En juillet 2019, j’ai rencontré au Rwanda, Godelieve Mukasarasi, survivante du génocide, pendant lequel ont été tuées plus d’un million de personnes et violentées entre 300 000 et 500 000 femmes (viols collectifs, mutilations), en seulement trois mois. Dès la fin du génocide, en 1994, elle a créé une association pour venir en aide aux veuves et aux survivantes. J’ai rencontré ces femmes, pleines d’espoir et d’humanité, qui sont un modèle de résilience. Après un gros travail de préparation psychologique, nous avons créé une série de quatorze capsules de témoignages, que nous diffuserons sur notre chaîne de podcasts. Nous avons pour projet de créer une sorte d’outil thérapeutique, à partir de la parole de ces femmes, pour les femmes victimes de violences extrêmes en Afrique subsaharienne, grâce à la culture orale. Cette série de podcast s’inscrit dans le cadre du festival Génération Egalités/ONU Femmes et présentera des portraits de jeunes femmes nées des viols.

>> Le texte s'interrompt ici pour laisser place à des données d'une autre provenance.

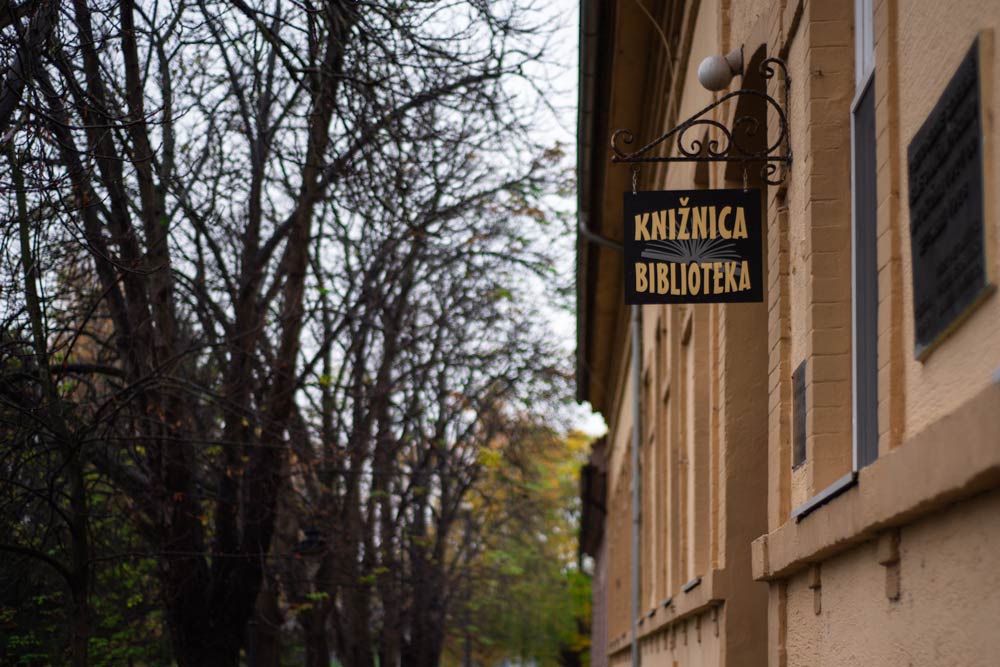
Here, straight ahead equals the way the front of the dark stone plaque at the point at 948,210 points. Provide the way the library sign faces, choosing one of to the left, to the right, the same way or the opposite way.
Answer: to the left

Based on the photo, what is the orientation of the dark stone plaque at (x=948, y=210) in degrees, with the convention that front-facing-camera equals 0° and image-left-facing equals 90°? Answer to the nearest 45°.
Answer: approximately 90°

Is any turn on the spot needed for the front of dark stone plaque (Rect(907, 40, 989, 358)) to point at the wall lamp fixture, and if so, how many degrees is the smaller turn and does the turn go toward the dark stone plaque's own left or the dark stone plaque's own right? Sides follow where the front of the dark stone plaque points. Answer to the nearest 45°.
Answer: approximately 90° to the dark stone plaque's own right

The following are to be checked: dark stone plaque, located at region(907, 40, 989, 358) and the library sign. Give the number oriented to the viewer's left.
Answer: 1

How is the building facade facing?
to the viewer's left
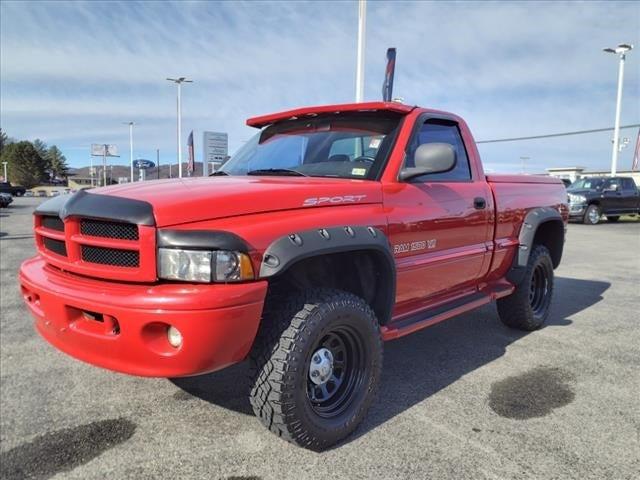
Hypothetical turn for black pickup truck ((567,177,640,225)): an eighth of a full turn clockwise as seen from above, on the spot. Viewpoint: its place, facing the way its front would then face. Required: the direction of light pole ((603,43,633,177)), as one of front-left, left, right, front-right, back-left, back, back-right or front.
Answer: right

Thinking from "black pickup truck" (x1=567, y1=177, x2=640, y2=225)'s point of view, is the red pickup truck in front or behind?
in front

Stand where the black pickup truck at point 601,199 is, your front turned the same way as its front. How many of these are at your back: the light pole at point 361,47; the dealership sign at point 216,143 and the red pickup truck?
0

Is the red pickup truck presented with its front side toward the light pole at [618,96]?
no

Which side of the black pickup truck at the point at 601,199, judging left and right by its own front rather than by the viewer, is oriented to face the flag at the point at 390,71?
front

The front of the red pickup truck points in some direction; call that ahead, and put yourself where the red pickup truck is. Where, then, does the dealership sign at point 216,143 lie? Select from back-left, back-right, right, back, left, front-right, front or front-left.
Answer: back-right

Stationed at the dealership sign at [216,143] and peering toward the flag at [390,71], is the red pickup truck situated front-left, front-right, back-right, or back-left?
front-right

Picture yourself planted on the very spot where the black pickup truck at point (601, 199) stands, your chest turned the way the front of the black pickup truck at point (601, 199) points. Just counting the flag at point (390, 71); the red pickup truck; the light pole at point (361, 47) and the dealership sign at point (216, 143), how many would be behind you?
0

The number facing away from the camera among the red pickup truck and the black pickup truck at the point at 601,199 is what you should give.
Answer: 0

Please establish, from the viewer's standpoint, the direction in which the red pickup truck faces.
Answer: facing the viewer and to the left of the viewer

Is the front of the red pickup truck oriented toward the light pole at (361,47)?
no
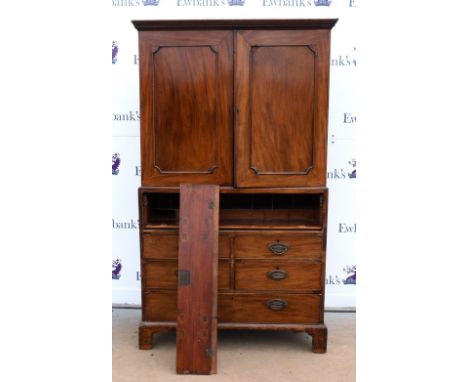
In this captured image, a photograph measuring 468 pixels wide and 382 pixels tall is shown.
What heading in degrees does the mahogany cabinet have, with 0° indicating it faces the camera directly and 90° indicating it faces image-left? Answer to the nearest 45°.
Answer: approximately 0°
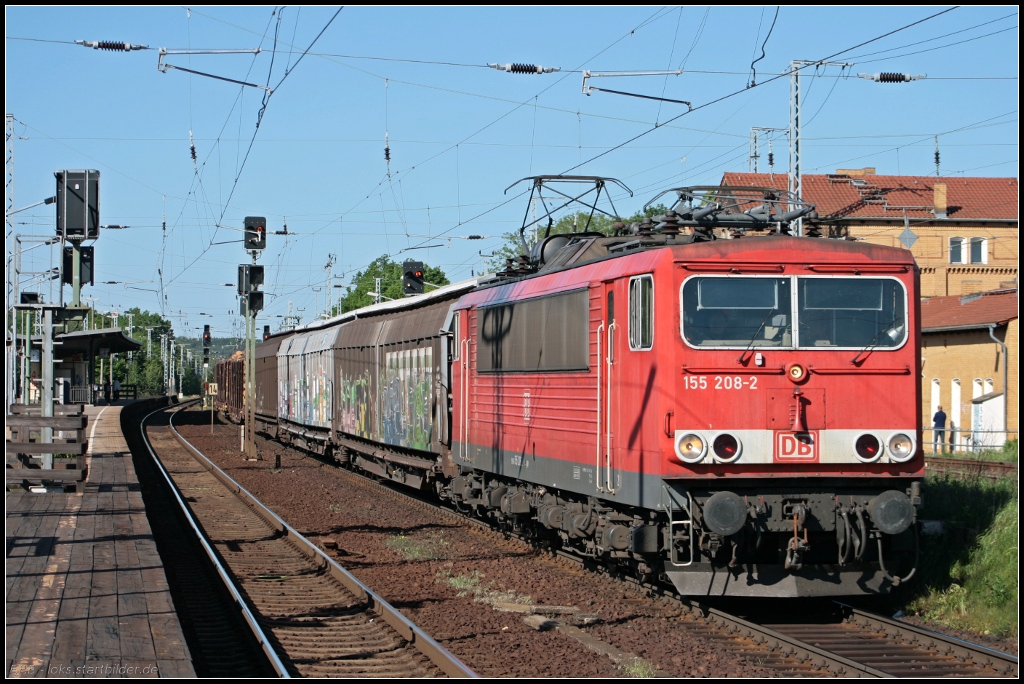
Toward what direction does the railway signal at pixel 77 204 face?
away from the camera

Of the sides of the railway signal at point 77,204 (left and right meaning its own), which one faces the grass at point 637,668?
back

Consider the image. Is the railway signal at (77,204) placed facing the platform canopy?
yes

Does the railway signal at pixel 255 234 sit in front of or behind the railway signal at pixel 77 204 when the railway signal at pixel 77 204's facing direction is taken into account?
in front

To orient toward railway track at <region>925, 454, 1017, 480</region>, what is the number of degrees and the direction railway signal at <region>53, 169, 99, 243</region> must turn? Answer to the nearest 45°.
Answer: approximately 90° to its right

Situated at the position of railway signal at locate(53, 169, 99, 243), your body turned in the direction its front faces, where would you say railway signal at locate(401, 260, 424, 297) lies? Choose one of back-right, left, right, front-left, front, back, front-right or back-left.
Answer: front-right

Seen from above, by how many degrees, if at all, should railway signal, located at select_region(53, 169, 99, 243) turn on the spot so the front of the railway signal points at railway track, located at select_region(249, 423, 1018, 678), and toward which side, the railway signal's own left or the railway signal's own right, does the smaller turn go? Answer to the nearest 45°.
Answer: approximately 135° to the railway signal's own right

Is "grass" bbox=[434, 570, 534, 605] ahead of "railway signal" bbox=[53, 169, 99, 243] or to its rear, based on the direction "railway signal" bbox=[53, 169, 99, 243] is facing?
to the rear

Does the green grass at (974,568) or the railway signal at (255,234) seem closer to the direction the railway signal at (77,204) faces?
the railway signal

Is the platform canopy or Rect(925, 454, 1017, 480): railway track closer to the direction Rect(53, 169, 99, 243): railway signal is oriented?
the platform canopy

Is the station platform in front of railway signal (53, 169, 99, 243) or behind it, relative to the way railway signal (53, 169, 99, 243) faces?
behind
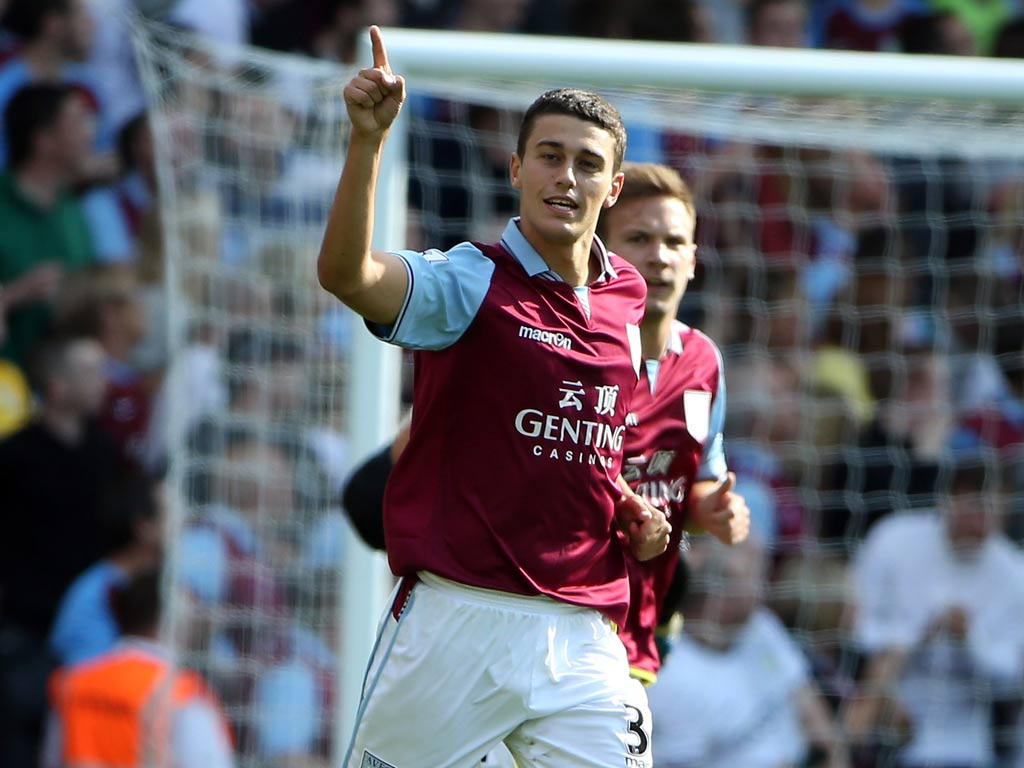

Quels sont vos projets pour la suite ?
Nous allons développer deux axes de travail : les missions éducatives, en priorité en direction des jeunes autochtones, sur la question des identités, avec notamment un gros projet à Mayotte et à la Réunion. Je vais aussi réaliser un travail avec les Amérindiennes de Guyane. À la demande d’associations, nous utilisons l’outil radiophonique comme un outil thérapeutique et de réappropriation de soi. Nous proposons aux femmes de réaliser un podcast qui leur ressemble. Cela a été le cas en aout 2021, avec les femmes du foyer de femmes victimes de violence, à Papeete, en Polynésie française. Nous avons également des projets avec des associations de femmes Sans Domicile Fixe. J’ai réalisé également un documentaire avec la maison des solidarités de Confolens. Les femmes s’interviewent entre elles et se réapproprient leur histoire grâce à l’outil radiophonique, c’est une parole très puissante, belle et authentique. Elles sont fières parler de ce que peut ressentir une femme battue, sans le prisme d’une personne extérieure. Nous préparons également une grande exposition photo qui offrira un regard croisé entre les photographes autochtones et allochtones. Par ailleurs, j’ai animé le 7 mai un événement organisé par le département scientifique du musée du Quai Branly : une table ronde avec la grande poétesse innue Joséphine Bacon et Kim O’bomsawin, cinéaste qui vient de réaliser un film magnifique, lauréat de nombreux prix, Je m’appelle humain.